Exercise details -
Reproduce, from the lines below, exactly the stretch that begins at the line containing "7% other [[races]])" and ends at the line containing "wealthy merchant groups.", both included.

** Opening Records to use block **

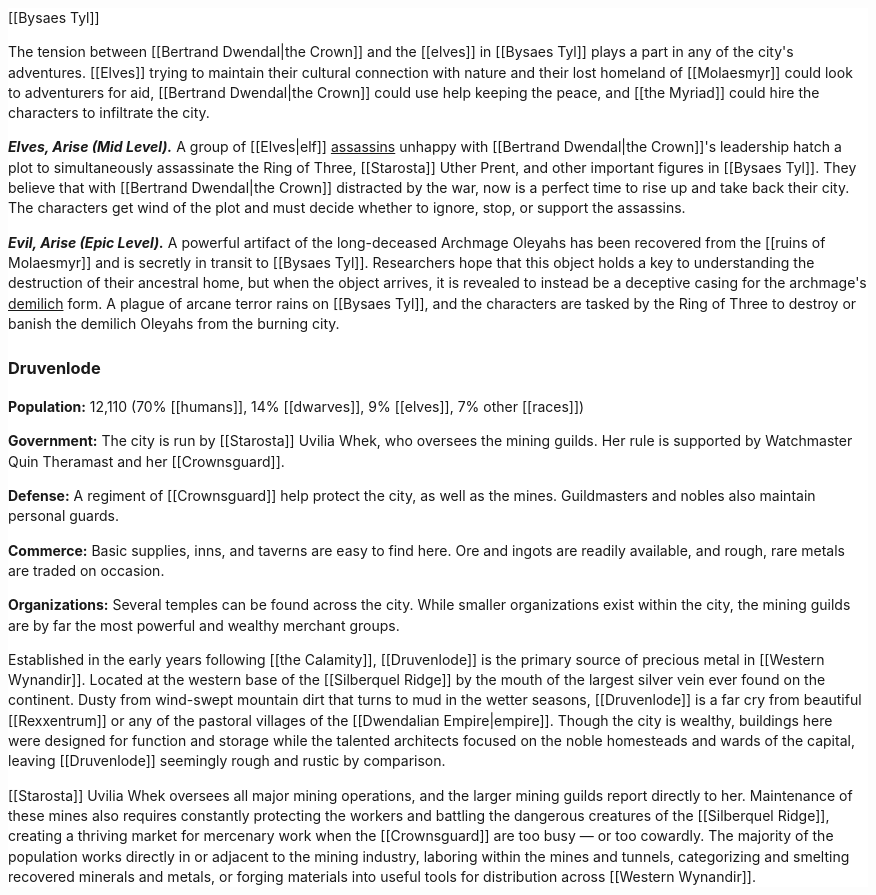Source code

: [](https://media.dndbeyond.com/compendium-images/egtw/yDOyqyOocErRgYJK/03-10.png)

[[Bysaes Tyl]]

The tension between [[Bertrand Dwendal|the Crown]] and the [[elves]] in [[Bysaes Tyl]] plays a part in any of the city's adventures. [[Elves]] trying to maintain their cultural connection with nature and their lost homeland of [[Molaesmyr]] could look to adventurers for aid, [[Bertrand Dwendal|the Crown]] could use help keeping the peace, and [[the Myriad]] could hire the characters to infiltrate the city.

_**Elves, Arise (Mid Level).**_ A group of [[Elves|elf]] [assassins](https://www.dndbeyond.com/monsters/assassin) unhappy with [[Bertrand Dwendal|the Crown]]'s leadership hatch a plot to simultaneously assassinate the Ring of Three, [[Starosta]] Uther Prent, and other important figures in [[Bysaes Tyl]]. They believe that with [[Bertrand Dwendal|the Crown]] distracted by the war, now is a perfect time to rise up and take back their city. The characters get wind of the plot and must decide whether to ignore, stop, or support the assassins.

_**Evil, Arise (Epic Level).**_ A powerful artifact of the long-deceased Archmage Oleyahs has been recovered from the [[ruins of Molaesmyr]] and is secretly in transit to [[Bysaes Tyl]]. Researchers hope that this object holds a key to understanding the destruction of their ancestral home, but when the object arrives, it is revealed to instead be a deceptive casing for the archmage's [demilich](https://www.dndbeyond.com/monsters/demilich) form. A plague of arcane terror rains on [[Bysaes Tyl]], and the characters are tasked by the Ring of Three to destroy or banish the demilich Oleyahs from the burning city.

### Druvenlode

**Population:** 12,110 (70% [[humans]], 14% [[dwarves]], 9% [[elves]], 7% other [[races]])

**Government:** The city is run by [[Starosta]] Uvilia Whek, who oversees the mining guilds. Her rule is supported by Watchmaster Quin Theramast and her [[Crownsguard]].

**Defense:** A regiment of [[Crownsguard]] help protect the city, as well as the mines. Guildmasters and nobles also maintain personal guards.

**Commerce:** Basic supplies, inns, and taverns are easy to find here. Ore and ingots are readily available, and rough, rare metals are traded on occasion.

**Organizations:** Several temples can be found across the city. While smaller organizations exist within the city, the mining guilds are by far the most powerful and wealthy merchant groups.

Established in the early years following [[the Calamity]], [[Druvenlode]] is the primary source of precious metal in [[Western Wynandir]]. Located at the western base of the [[Silberquel Ridge]] by the mouth of the largest silver vein ever found on the continent. Dusty from wind-swept mountain dirt that turns to mud in the wetter seasons, [[Druvenlode]] is a far cry from beautiful [[Rexxentrum]] or any of the pastoral villages of the [[Dwendalian Empire|empire]]. Though the city is wealthy, buildings here were designed for function and storage while the talented architects focused on the noble homesteads and wards of the capital, leaving [[Druvenlode]] seemingly rough and rustic by comparison.

[[Starosta]] Uvilia Whek oversees all major mining operations, and the larger mining guilds report directly to her. Maintenance of these mines also requires constantly protecting the workers and battling the dangerous creatures of the [[Silberquel Ridge]], creating a thriving market for mercenary work when the [[Crownsguard]] are too busy — or too cowardly. The majority of the population works directly in or adjacent to the mining industry, laboring within the mines and tunnels, categorizing and smelting recovered minerals and metals, or forging materials into useful tools for distribution across [[Western Wynandir]].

** Closing Records to use block **

Result below -
**Population:** 12,110 (70% [[humans]], 14% [[dwarves]], 9% [[elves]], 7% other [[races]])

**Government:** The city is run by [[Starosta]] Uvilia Whek, who oversees the mining guilds. Her rule is supported by Watchmaster Quin Theramast and her [[Crownsguard]].

**Defense:** A regiment of [[Crownsguard]] help protect the city, as well as the mines. Guildmasters and nobles also maintain personal guards.

**Commerce:** Basic supplies, inns, and taverns are easy to find here. Ore and ingots are readily available, and rough, rare metals are traded on occasion.

**Organizations:** Several temples can be found across the city. While smaller organizations exist within the city, the mining guilds are by far the most powerful and wealthy merchant groups.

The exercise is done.